Though all four studios are in their beginning stages for the time being, each director has a concrete goal in mind for their shows.

Gniewek has the “highest of expectations” for her show and feels a strong confidence in her team and in the Drama Department.

Morris hopes to leave her audience with the desire to learn.

“[I want them to want to know more] about these authors, about themselves, about the connections we have with others. We all fight to be noticed and make something of worth, even it means we wrestle with each other to make those goals a reality; this play is a representation of that struggle, both for great authors of the past and human beings in the present.”

“[I want to] hold up a mirror to the audience,” Weber said. “I want them to realize that the grass probably isn’t greener on the other side. I think that’s what leaves a lot of people feeling down, particularly in the age of social media — they think that everyone else is happy while they’re stuck being miserable. But, as we can see in this show, that simply isn’t true. People just tend to hide their worst side, that’s all.”

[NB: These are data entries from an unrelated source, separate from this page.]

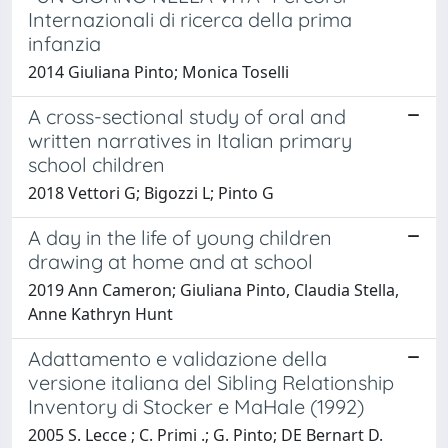
Internazionali di ricerca della prima
infanzia
2014 Giuliana Pinto; Monica Toselli
A cross-sectional study of oral and
written narratives in Italian primary
school children
2018 Vettori G; Bigozzi L; Pinto G
A day in the life of young children
drawing at home and at school
2019 Ann Cameron; Giuliana Pinto, Claudia Stella,
Anne Kathryn Hunt
Adattamento e validazione della
versione italiana del Sibling Relationship
Inventory di Stocker e MaHale (1992)
2005 S. Lecce ; C. Primi .; G. Pinto; DE Bernart D.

Similarly, Moore hopes that his audience will recognize themselves and their humanity within the characters, and feel as though they witnessed a “real conversation.”

“They don’t need to know anything about Czechoslovakian history or Communist labor practices to understand the show, because the show is really just about two men whose lives have become something they never wanted them to become,” Moore said. “I think we can all relate to that fear, and maybe also relate to the idea of using these crazy coping methods to deal with them, which are honestly pretty amusing when you take a step back. I feel a real connection to and affection for the Brewmaster and Vanek, I want to see them overcome their problems. I know the audience will feel the same way.”